### Work task
Transcribe the entries below without changing a word, and omit every picture.

### Dataset entries

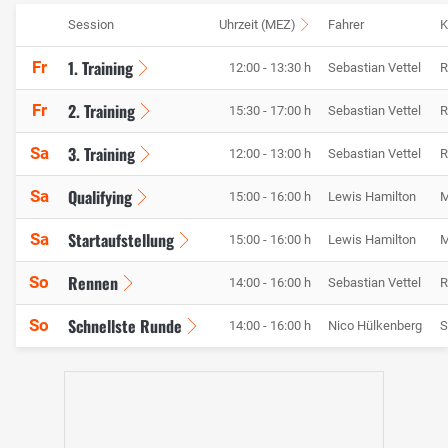
Session
Uhrzeit (MEZ)
Fahrer
K
1. Training
Fr
12:00 - 13:30 h
Sebastian Vettel
R
2. Training
Fr
15:30 - 17:00 h
Sebastian Vettel
R
3. Training
Sa
12:00 - 13:00 h
Sebastian Vettel
R
Qualifying
Sa
15:00 - 16:00 h
Lewis Hamilton
M
Startaufstellung
Sa
15:00 - 16:00 h
Lewis Hamilton
M
Rennen
So
14:00 - 16:00 h
Sebastian Vettel
R
Schnellste Runde
So
14:00 - 16:00 h
Nico Hülkenberg
S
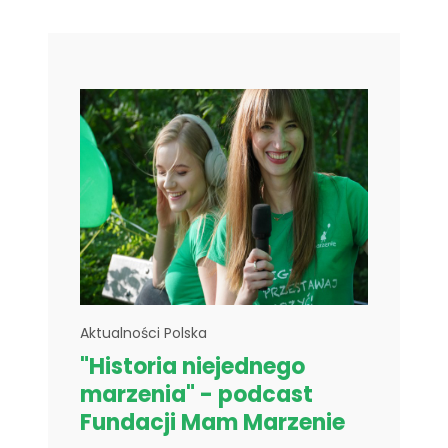
Aktualności Polska
"Historia niejednego
marzenia" - podcast
Fundacji Mam Marzenie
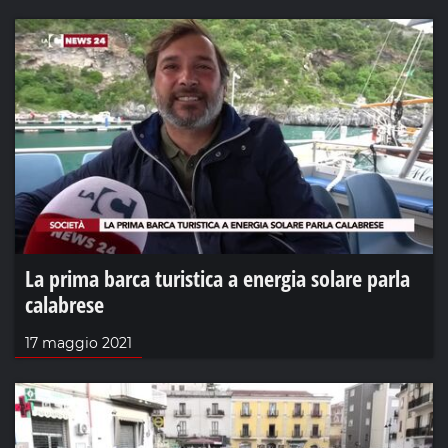
La prima barca turistica a energia solare parla
calabrese
17 maggio 2021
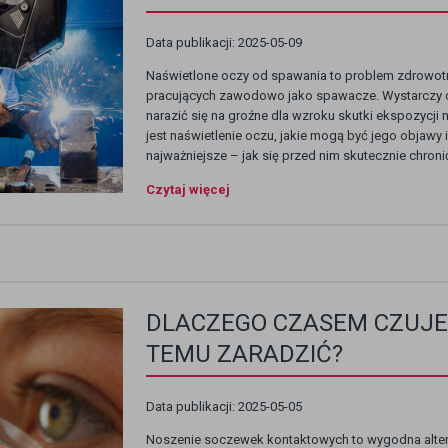
Data publikacji: 2025-05-09
Naświetlone oczy od spawania to problem zdrowotn
pracujących zawodowo jako spawacze. Wystarczy c
narazić się na groźne dla wzroku skutki ekspozycji
jest naświetlenie oczu, jakie mogą być jego objawy i
najważniejsze – jak się przed nim skutecznie chroni
Czytaj więcej
DLACZEGO CZASEM CZUJES
TEMU ZARADZIĆ?
Data publikacji: 2025-05-05
Noszenie soczewek kontaktowych to wygodna altern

### Exercise answer
Session
Uhrzeit (MEZ)
Fahrer
K
1. Training
Fr
12:00 - 13:30 h
Sebastian Vettel
R
2. Training
Fr
15:30 - 17:00 h
Sebastian Vettel
R
3. Training
Sa
12:00 - 13:00 h
Sebastian Vettel
R
Qualifying
Sa
15:00 - 16:00 h
Lewis Hamilton
M
Startaufstellung
Sa
15:00 - 16:00 h
Lewis Hamilton
M
Rennen
So
14:00 - 16:00 h
Sebastian Vettel
R
Schnellste Runde
So
14:00 - 16:00 h
Nico Hülkenberg
S
Aktualności Polska
"Historia niejednego
marzenia" - podcast
Fundacji Mam Marzenie
La prima barca turistica a energia solare parla
calabrese
17 maggio 2021
Data publikacji: 2025-05-09
Naświetlone oczy od spawania to problem zdrowotn
pracujących zawodowo jako spawacze. Wystarczy c
narazić się na groźne dla wzroku skutki ekspozycji
jest naświetlenie oczu, jakie mogą być jego objawy i
najważniejsze – jak się przed nim skutecznie chroni
Czytaj więcej
DLACZEGO CZASEM CZUJES
TEMU ZARADZIĆ?
Data publikacji: 2025-05-05
Noszenie soczewek kontaktowych to wygodna altern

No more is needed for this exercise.